Bush's HSA proposal is a wedding cake of tax credits piled on top of

tax deductions. And unprecedented in the annals of tax breaks, this

one would tax neither the earnings going into the accounts nor the

withdrawals coming out. This is unlike 401(k) plans, where people

contribute pretax dollars into accounts but pay taxes on the money

they withdraw.

 

If you thought that the people most in need of help buying health

coverage were the working poor, you haven't been hanging around

administration circles. The Bush plan would raise the amount that

could be contributed into an HSA to $10,000 a year, a sum even most

middle-class families don't have lying around.

 

" This is not about health care anymore, " notes Jason Furman, senior

fellow at the Center on Budget and Policy Priorities. " It's an excuse

for allowing people to put $10,000 away tax-free. "

 

The center figures that for a family making $180,000, a $1,000

contribution into an HSA would reap a $433 tax subsidy. If that family

makes $15,000, the subsidy would total only $153 — and that's assuming

that a tax credit is made refundable. Otherwise, it would be zero.

 

Demonically, the Bush proposal gives employers new reasons not to

offer traditional health coverage, or any medical benefits at all.

Indeed, the new health savings accounts could do to the traditional

health plan what the 401(k) plan did to the traditional pension: Kill

it off.

 

Like 401(k)s, the proposed HSAs could save money for employers while

transferring the cost and risk of providing what was once an expected

benefit onto the workers.
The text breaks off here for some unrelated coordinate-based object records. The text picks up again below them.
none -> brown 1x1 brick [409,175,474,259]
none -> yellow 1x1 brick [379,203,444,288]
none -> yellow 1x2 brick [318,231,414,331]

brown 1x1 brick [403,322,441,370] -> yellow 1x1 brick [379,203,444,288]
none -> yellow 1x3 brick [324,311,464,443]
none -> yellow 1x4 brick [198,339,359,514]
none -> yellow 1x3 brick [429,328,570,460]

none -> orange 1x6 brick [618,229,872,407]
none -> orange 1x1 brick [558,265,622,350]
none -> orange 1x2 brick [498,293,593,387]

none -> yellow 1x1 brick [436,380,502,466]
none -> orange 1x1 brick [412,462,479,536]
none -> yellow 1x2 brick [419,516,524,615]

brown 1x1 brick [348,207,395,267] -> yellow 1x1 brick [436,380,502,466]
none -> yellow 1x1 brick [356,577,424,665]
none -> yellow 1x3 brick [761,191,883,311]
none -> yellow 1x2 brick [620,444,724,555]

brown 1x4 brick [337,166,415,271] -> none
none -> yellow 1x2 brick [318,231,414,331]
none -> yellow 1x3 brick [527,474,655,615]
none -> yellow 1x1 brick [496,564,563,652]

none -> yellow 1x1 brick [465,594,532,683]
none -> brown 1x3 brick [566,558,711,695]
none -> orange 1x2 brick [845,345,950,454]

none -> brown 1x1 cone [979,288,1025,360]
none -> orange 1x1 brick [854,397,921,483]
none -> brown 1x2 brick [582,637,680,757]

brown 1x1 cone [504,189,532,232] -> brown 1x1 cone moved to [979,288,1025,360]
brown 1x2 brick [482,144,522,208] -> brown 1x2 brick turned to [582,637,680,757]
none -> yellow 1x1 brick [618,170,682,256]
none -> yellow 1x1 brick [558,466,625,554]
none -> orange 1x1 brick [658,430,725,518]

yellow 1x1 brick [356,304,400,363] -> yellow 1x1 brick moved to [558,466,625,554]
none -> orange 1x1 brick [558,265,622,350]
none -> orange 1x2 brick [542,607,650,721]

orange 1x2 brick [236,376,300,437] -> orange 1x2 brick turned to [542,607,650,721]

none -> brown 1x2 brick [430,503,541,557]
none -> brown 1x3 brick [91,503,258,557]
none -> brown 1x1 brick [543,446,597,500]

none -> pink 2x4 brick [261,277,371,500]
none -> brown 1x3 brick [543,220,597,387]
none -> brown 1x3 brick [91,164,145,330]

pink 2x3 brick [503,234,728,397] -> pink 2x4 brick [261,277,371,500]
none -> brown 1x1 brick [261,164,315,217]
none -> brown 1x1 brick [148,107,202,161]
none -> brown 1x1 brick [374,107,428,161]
The move from traditional pensions to 401(k)

plans has already amounted to a major hidden pay cut for millions of

American workers.

 

Under the Bush plan, small businesses would have new reasons not to

offer employees coverage. Big companies can still get good deals by

buying insurance in bulk. But because the Bush plan would end the tax

advantages of purchasing employer-based coverage over buying insurance

in the individual market, small businesses might just opt out of the

whole health-benefit thing. The boss and other top-earning people,

meanwhile, could retreat to their own HSA tax shelters.

 

Health savings accounts would be most attractive to the healthy and

wealthy, drawing this group out of traditional coverage. That would

leave the sick and poor in the higher-cost insurance plans, which

would then sink.

 

So the Bush proposal would actually cause more Americans to lose

coverage than to gain it. In 2004, MIT economist Jonathan Gruber

computed the numbers on the basis of a health savings account proposal

that was far more modest than Bush's. He figured that adding a tax

deduction for buying high-deductible health insurance to the

tax-advantaged HSA would result in 1.1 million currently uninsured

people obtaining coverage. These would be mostly the richer folks who

are uninsured for some reason and who make enough money to fully enjoy

the tax breaks. But the changes would lead to 1.4 million people

losing their employer coverage. Guess who they would be.

 

Harrop is a nationally synidcated columnist based in Providence, R.I.